Il FFR (Fractional Flow Reserve) è un altro test simile, che misura la pressione del sangue prima e dopo un restringimento nell'arteria. Per questo test è necessario somministrare un farmaco che aumenta il flusso sanguigno, rendendo la procedura più lunga.
Lo studio DEFINE-FLAIR
Un gruppo di ricercatori dell'Imperial College di Londra ha condotto uno studio su 2492 pazienti sottoposti a coronarografia (esame delle arterie del cuore).
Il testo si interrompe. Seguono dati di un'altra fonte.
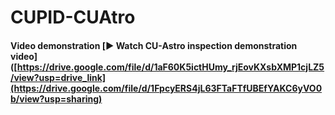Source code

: # CUPID-CUAtro


#### Video demonstration [▶️ Watch CU-Astro inspection demonstration video]([https://drive.google.com/file/d/1aF60K5ictHUmy_rjEovKXsbXMP1cjLZ5/view?usp=drive_link](https://drive.google.com/file/d/1FpcyERS4jL63FTaFTfUBEfYAKC6yVO0b/view?usp=sharing)
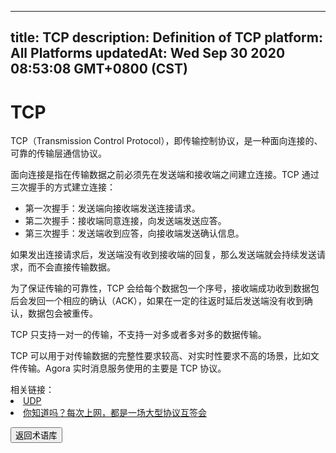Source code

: 
---
title: TCP
description: Definition of TCP
platform: All Platforms
updatedAt: Wed Sep 30 2020 08:53:08 GMT+0800 (CST)
---
# TCP
TCP（Transmission Control Protocol），即传输控制协议，是一种面向连接的、可靠的传输层通信协议。

面向连接是指在传输数据之前必须先在发送端和接收端之间建立连接。TCP 通过三次握手的方式建立连接：

- 第一次握手：发送端向接收端发送连接请求。
- 第二次握手：接收端同意连接，向发送端发送应答。
- 第三次握手：发送端收到应答，向接收端发送确认信息。

如果发出连接请求后，发送端没有收到接收端的回复，那么发送端就会持续发送请求，而不会直接传输数据。

为了保证传输的可靠性，TCP 会给每个数据包一个序号，接收端成功收到数据包后会发回一个相应的确认（ACK），如果在一定的往返时延后发送端没有收到确认，数据包会被重传。

TCP 只支持一对一的传输，不支持一对多或者多对多的数据传输。

TCP 可以用于对传输数据的完整性要求较高、对实时性要求不高的场景，比如文件传输。Agora 实时消息服务使用的主要是 TCP 协议。

<div class="alert info">相关链接：
	<li><a href="../../cn/Agora%20Platform/udp.md">UDP</a></li>
	<li><a href="https://www.bilibili.com/video/BV1ET4y1u7Pq">你知道吗？每次上网，都是一场大型协议互签会</a></li>
</div>

<a href="../../cn/Agora%20Platform/terms.md"><button>返回术语库</button></a>
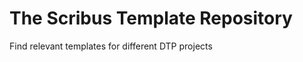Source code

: The Scribus Template Repository
==========================

Find relevant templates for different DTP projects
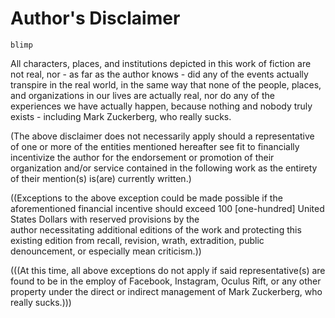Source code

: # Author's Disclaimer

`blimp`

All characters, places, and institutions depicted in this work of fiction are not real, nor - as far as the author knows - did any of the events actually transpire in the real world, in the same way that none of the people, places, and organizations in our lives are actually real, nor do any of the experiences we have actually happen, because nothing and nobody truly exists - including Mark Zuckerberg, who really sucks.

(The above disclaimer does not necessarily apply should a representative of one or more of the entities mentioned hereafter see fit to financially incentivize the author for the endorsement or promotion of their organization and/or service contained in the following work as the entirety of their mention(s) is(are) currently written.)

((Exceptions to the above exception could be made possible if the aforementioned financial incentive should exceed 100 [one-hundred] United States Dollars with reserved provisions by the author necessitating additional editions of the work and protecting this existing edition from recall, revision, wrath, extradition, public denouncement, or especially mean criticism.))

(((At this time, all above exceptions do not apply if said representative(s) are found to be in the employ of Facebook, Instagram, Oculus Rift, or any other property under the direct or indirect management of Mark Zuckerberg, who really sucks.)))

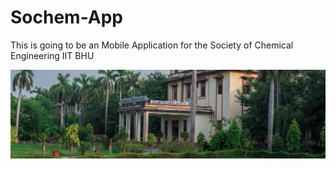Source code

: # Sochem-App
This is going to be an Mobile Application for the Society of Chemical Engineering IIT BHU

![Chemical Eng. Department IIT BHU](/assets/chemical_iit_bhu.jpg)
I pazienti sono stati divisi in due gruppi: uno valutato con iFR e l'altro con FFR, per decidere se era necessario un trattamento per migliorare il flusso sanguigno.
Risultati principali
- Non ci sono state differenze significative tra i due gruppi negli eventi cardiaci gravi come morte, infarto o necessità di trattamenti non programmati entro un anno.
- Il gruppo valutato con iFR ha avuto meno interventi di rivascolarizzazione (47,5%) rispetto al gruppo FFR (53,4%).
- I tempi della procedura sono stati più brevi con iFR (circa 40,5 minuti) rispetto al FFR (circa 45 minuti).
- I costi per paziente sono stati inferiori con l'iFR, con un risparmio stimato di 896 dollari per ogni persona.
Perché questi risultati sono importanti
Questo studio mostra che l'iFR è un metodo sicuro ed efficace per guidare le decisioni sul trattamento delle arterie coronarie. Inoltre, è più veloce e meno costoso rispetto al FFR, senza aumentare il rischio di problemi cardiaci.
In conclusione
Il metodo iFR può essere una valida alternativa al FFR per valutare la necessità di trattamenti nelle arterie del cuore. Offre risultati simili in termini di sicurezza ed efficacia, ma con procedure più rapide e costi inferiori, aiutando a gestire meglio le risorse sanitarie.